## Aim of the exercise
Below are the entries; count the lines in them that contain the word "round" and give only the number.

## Given entries
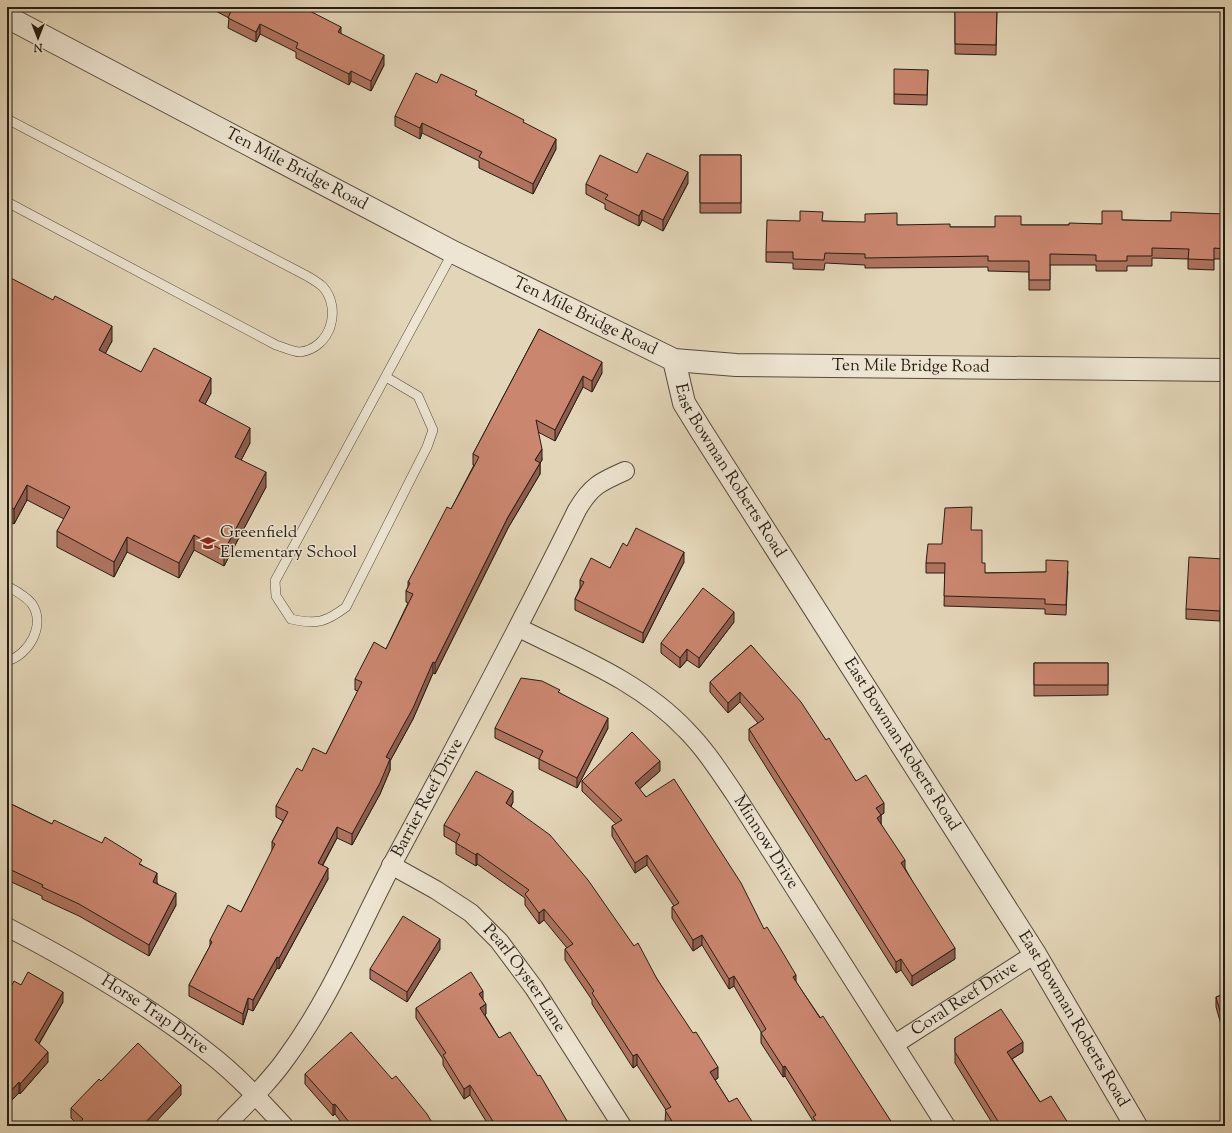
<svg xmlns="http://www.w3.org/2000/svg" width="1232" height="1133" font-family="'Sorts Mill Goudy',serif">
<rect width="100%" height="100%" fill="#e3d6b8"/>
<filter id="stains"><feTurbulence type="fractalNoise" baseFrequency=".005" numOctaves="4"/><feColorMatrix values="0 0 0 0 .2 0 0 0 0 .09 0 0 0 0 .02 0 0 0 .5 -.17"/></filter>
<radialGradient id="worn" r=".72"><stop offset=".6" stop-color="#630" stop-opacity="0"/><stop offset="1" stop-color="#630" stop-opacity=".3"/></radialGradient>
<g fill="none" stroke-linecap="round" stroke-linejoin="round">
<g stroke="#554b3c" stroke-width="10">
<path id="service" d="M7,119L307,276C312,279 319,283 323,287C342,309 331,348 300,352C293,352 283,347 276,345L7,202
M386,377L418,396L433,430L427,447L346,607C326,622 317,625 291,619L276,596L275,581L453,252
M7,586C16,591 26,596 32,604C46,625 29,655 7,661"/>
</g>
<g stroke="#554b3c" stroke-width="20">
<g id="minor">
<path id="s1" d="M519,628C577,657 641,682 686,730C705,749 719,771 734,793L946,1126"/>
<path id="s2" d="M391,865L436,890L471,913L499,941L534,988L622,1126"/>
<path id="s3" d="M7,927C78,964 147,1004 210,1054C237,1075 261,1101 284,1126"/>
<path id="s4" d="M895,1044L1035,954"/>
<path id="s5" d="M225,1126C246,1104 269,1083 287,1057C331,997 360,925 395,859C457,744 519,628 577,510C591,486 600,482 625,471"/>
</g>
</g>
<g stroke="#554b3c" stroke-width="24">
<g id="tertiary">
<path id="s6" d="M7,17L453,252L674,360L736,365L1225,370"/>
<path id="s7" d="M674,360L684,403L700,429L1035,954L1136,1126"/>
</g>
</g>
<use href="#service" stroke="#ede4d1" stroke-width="9"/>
<use href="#minor" stroke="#ede4d1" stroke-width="18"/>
<use href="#tertiary" stroke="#ede4d1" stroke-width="22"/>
</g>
<path fill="#ae735f" stroke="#261d13" d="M208,7H302L341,34L384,65L371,91L351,81L349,85L296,58V52L260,34L256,42L228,28L229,18Z
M955,7H997L996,55L955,54Z
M928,70L927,105L894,104V94Z
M437,83L477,96L524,123L556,149L533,194L479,168V161L422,133L420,139L395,126V116Z
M700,155H741V213H700Z
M637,173L688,183L663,231L642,220L639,226L605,209V204L586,194V184Z
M1225,214V259H1214V270L1188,269V259L1152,258V266H1127V271H1096V265H1050V290H1029V272L988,271V267L865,268V265L825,263L824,270L793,269V263L766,262V252L800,221H823L897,225L950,227H995L1021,225H1069L1102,224L1122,220L1171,221Z
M7,276L112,341L105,354L141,372L211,393L205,404L250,443L241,460L266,487L224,566L194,550L179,578L127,552L114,577L57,547V531L64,519L27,500L14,524L7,520Z
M539,329L602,373L592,392L583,387L555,441L538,432L542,460L540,463V474L508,528L435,674L433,673L413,719L390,761V770L380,794L352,845L337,838L323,865L328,879L279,969L277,968L253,1011L248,1009L243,1025L189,996V985L210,946V940L241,912L272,852V842L283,821L276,817V806L302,771L326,754L358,691L355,690V679L386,649L408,603L406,602V591L408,587V582L451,509L474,465H473V454Z
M971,530L985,573L1046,572L1068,571L1066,615L1045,614V609L944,606L945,573H926V563L942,544Z
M627,546L684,562L643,643L575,610V599L580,588V580L610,568Z
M1224,569L1220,621L1186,619V609Z
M734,622L699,668L687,660L680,668L661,653V643Z
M751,645L826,740L856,781L884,813L881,815V824L905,868L955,959L912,986L901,970L896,973L749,740V729L758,723L740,702L728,713L710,692V682Z
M1034,663H1108V695L1034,696Z
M560,693L608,728L577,788L539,769V759L495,738V728Z
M660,771L639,789L646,797L764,929L796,982L894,1126H813V1121L785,1076L783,1077L761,1043V1032L734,986L729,989L702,945L693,951L672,918V907L674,906L647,865L635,873L612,836V826L616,824L582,791V781Z
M7,802L52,824L142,865L176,905L149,956L79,916L42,899V896L7,880Z
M513,802L511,807L634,946L657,979L718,1078L715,1080L729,1102L755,1126H668L665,1121L666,1110L637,1065L633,1068L592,1004V1000L565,960V949L567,948L544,920L539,924L525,905V898L477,864L476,866L456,854V843L444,836V825Z
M440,949L407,1002L370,979V969Z
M21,985L63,1002L39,1044L48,1062L20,1094L19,1093L7,1105Z
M1225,994V1027L1222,1028L1216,1007V997Z
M483,1000L486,1014L485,1015L499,1038L538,1076L570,1126H489L470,1095L464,1099L443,1065V1059L416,1018V1008Z
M955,1038L1023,1052L1012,1059L1040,1102L1070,1126H994L955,1063Z
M305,1074L434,1126H344L335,1114L333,1116L305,1084Z
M101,1081L181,1095L77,1124L71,1118V1108Z"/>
<path fill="#8d5e4e" stroke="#261d13" d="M260,24V34L256,42V32Z
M341,27V37L338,32Z
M384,55V65L371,91V81Z
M351,71V81L349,85V74Z
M422,123V133L420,139V128Z
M556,139V149L533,194V184Z
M688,172V183L663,231V220Z
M642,210V220L639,226V216Z
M112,326V341L99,365V350Z
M602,362V373L592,392V381Z
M583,376V387L555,441V430Z
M211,378V393L199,416V401Z
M250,428V443L235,472V457Z
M542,449V460L535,471V460Z
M540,463V474L508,528L435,674V663L508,517Z
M266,472V487L224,566V551Z
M27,485V500L14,524V509Z
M194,535V550L179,578V563Z
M127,537V552L114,577V562Z
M684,552V562L643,643V633Z
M1224,559V569L1220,621V611Z
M734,612V622L699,668V658Z
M687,649V660L680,668V658Z
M433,662V673L413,719L390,761V770L380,794L352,845V834L386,757Z
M740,692V702L728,713V703Z
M608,718V728L577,788V778Z
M660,761V771L635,793V783Z
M513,791V802L506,814V803Z
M884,803V813L876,818V808Z
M881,815V825L877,818Z
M337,827V838L318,873V863Z
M477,853V864L476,866V855Z
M647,855V865L635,873V863Z
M905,860V871L901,863Z
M328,868V879L279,969V958Z
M157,873V884L153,882Z
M176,893V905L149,956V945Z
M544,909V920L539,924V913Z
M702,935V945L693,951V940Z
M440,939V949L407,1002V992Z
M955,948V959L912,986V976Z
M277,957V968L253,1011V1000Z
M901,959V970L896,973V962Z
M796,975V985L793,977Z
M734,976V986L729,989V979Z
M483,991V1002L479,994Z
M63,992V1002L35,1050V1040Z
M248,998V1009L243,1025V1014Z
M486,1004V1014L480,1018V1008Z
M1225,1017V1027L1222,1028V1018Z
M1023,1042V1052L1007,1062V1052Z
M48,1052V1062L20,1094V1084Z
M637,1054V1065L633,1068V1056Z
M785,1066V1076L783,1077V1067Z
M718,1067V1078L710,1083V1072Z
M19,1082V1093L7,1105V1095Z
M181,1085V1095L152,1126H142Z
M470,1085V1095L464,1099V1089Z
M335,1104V1114L333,1116V1105Z"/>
<path fill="#ca866f" stroke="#261d13" d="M228,7H302L341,27L338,32L384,55L371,81L351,71L349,74L296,48L298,43L260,24L256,32L228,18L232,9Z
M955,7H997L996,45L955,44Z
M894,69L928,70L927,95L894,94Z
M416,73L437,83L441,74L477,91L475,95L524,120L523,122L556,139L533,184L479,157L482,152L422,123L420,128L395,116Z
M647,153L688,172L663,220L642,210L639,216L605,199L608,195L586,184L600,155L637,173Z
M700,155H741V203H700Z
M800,211L823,212L822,221L865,222V214L897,213V225L950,224V227H995V216H1021V225H1069V223L1102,224V211H1122V220L1171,221V212L1225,214V249L1214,248V260L1188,259L1189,249L1152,248V256H1127V261H1096V255L1050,254V280H1029V261H988V256L865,258V254L825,253L824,260L793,259V252H766L767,220L800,221Z
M7,276L53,300L55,296L112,326L99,350L141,372L154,348L211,378L199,401L250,428L235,457L266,472L224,551L194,535L179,563L127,537L114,562L57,531L70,507L27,485L14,509L7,505Z
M539,329L602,362L592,381L583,376L555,430L536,420L542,449L535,460L540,463L508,517L435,663L433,662L413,708L386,757L390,759L380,783L352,834L337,827L318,863L328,868L279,958L277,957L253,1000L248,998L243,1014L189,985L212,942L210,940L228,905L241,912L275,844L272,842L288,812L276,806L297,768L302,771L313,748L326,754L362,682L355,679L374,642L386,649L413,594L406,591L410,583L408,582L447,507L451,509L479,457L473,454Z
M972,507L971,530H982V563H985V573L1046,572V560L1068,561L1066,605L1045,604V599L944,596L945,563H926L928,544H942L945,508Z
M636,528L684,552L643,633L575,599L584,582L580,580L591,558L610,568L623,543L627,546Z
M1189,557L1224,559L1220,611L1186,609Z
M703,588L734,612L699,658L687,649L680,658L661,643Z
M751,645L801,702L826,740L829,738L856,781L866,775L884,803L876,808L881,815L877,818L905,860L901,863L955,948L912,976L901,959L896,962L749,729L764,719L740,692L728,703L710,682Z
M1034,663H1108V685H1034Z
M521,678L542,681L560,690L558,692L608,718L577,778L539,759L543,751L495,728Z
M632,732L660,761L635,783L646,797L674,779L741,883L764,929L767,927L780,948L796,975L793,977L820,1018L823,1016L894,1126H819L813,1117L816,1115L785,1066L783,1067L761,1033L766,1029L734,976L729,979L702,935L693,940L672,907L679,903L647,855L635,863L612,826L622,820L582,781Z
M476,771L513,791L506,803L550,835L588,880L634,946L638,943L657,979L693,1033L696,1032L718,1067L710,1072L729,1102L737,1098L755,1126H675L665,1110L671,1107L637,1054L633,1056L592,993L594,991L565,949L573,944L544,909L539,913L525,894L529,890L477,853L476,855L456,843L460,834L444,825Z
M7,802L52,824L54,820L102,843L105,837L142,860L139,864L157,873L153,882L176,893L149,945L79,904L42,887L43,885L7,868Z
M403,916L440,939L407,992L370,969Z
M28,972L63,992L35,1040L48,1052L20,1084L19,1082L7,1095V994L14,981L21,985Z
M471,972L483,991L479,994L486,1004L480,1008L499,1038L510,1032L538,1076L540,1075L570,1126H496L470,1085L464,1089L443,1055L446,1053L416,1008Z
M1225,994V1017L1222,1018L1216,997Z
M1001,1009L1023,1042L1007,1052L1040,1102L1051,1096L1070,1126H1001L955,1052V1038Z
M351,1032L392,1079L396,1076L427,1114L434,1126H352L335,1104L333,1105L305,1074Z
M138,1043L181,1085L142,1126H76L83,1119L71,1108L99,1079L101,1081Z"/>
<defs>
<g id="school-bare" transform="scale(1.2)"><path d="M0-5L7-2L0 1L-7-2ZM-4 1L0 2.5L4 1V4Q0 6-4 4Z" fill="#8f2418" stroke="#ede4d1" stroke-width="2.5" paint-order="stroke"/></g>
</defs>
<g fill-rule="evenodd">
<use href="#school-bare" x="208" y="543"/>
</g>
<g text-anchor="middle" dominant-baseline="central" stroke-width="3" stroke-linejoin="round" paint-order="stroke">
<g font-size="17" fill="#261d13" stroke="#ede4d1">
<text stroke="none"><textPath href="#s6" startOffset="327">Ten Mile Bridge Road</textPath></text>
<text stroke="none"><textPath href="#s6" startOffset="651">Ten Mile Bridge Road</textPath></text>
<text stroke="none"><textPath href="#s6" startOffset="987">Ten Mile Bridge Road</textPath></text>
<text stroke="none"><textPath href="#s7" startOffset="125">East Bowman Roberts Road</textPath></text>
<text stroke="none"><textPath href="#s7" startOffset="449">East Bowman Roberts Road</textPath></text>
<text stroke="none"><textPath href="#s5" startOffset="388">Barrier Reef Drive</textPath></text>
<text stroke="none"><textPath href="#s1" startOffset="335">Minnow Drive</textPath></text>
<text stroke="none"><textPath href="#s2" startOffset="178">Pearl Oyster Lane</textPath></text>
<text stroke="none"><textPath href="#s4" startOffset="83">Coral Reef Drive</textPath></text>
<text stroke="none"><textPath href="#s3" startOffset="172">Horse Trap Drive</textPath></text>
<text stroke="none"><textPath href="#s7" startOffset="773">East Bowman Roberts Road</textPath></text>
</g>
<g font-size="17" fill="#261d13" stroke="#ede4d1" text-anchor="start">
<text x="220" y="533">Greenfield<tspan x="220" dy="20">Elementary School</tspan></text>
</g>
</g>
<rect width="1232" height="1133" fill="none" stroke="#e3d6b8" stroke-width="24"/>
<rect x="8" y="8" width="1216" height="1117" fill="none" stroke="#261d13" stroke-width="2"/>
<rect x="12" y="12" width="1208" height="1109" fill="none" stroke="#261d13"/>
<g transform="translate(38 38) rotate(180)" stroke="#ede4d1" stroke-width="3" paint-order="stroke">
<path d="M0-3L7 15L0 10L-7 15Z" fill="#261d13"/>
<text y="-6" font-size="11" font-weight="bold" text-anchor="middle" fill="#261d13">N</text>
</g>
<rect width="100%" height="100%" filter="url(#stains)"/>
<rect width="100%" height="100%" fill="url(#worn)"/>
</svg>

## Answer for the task
2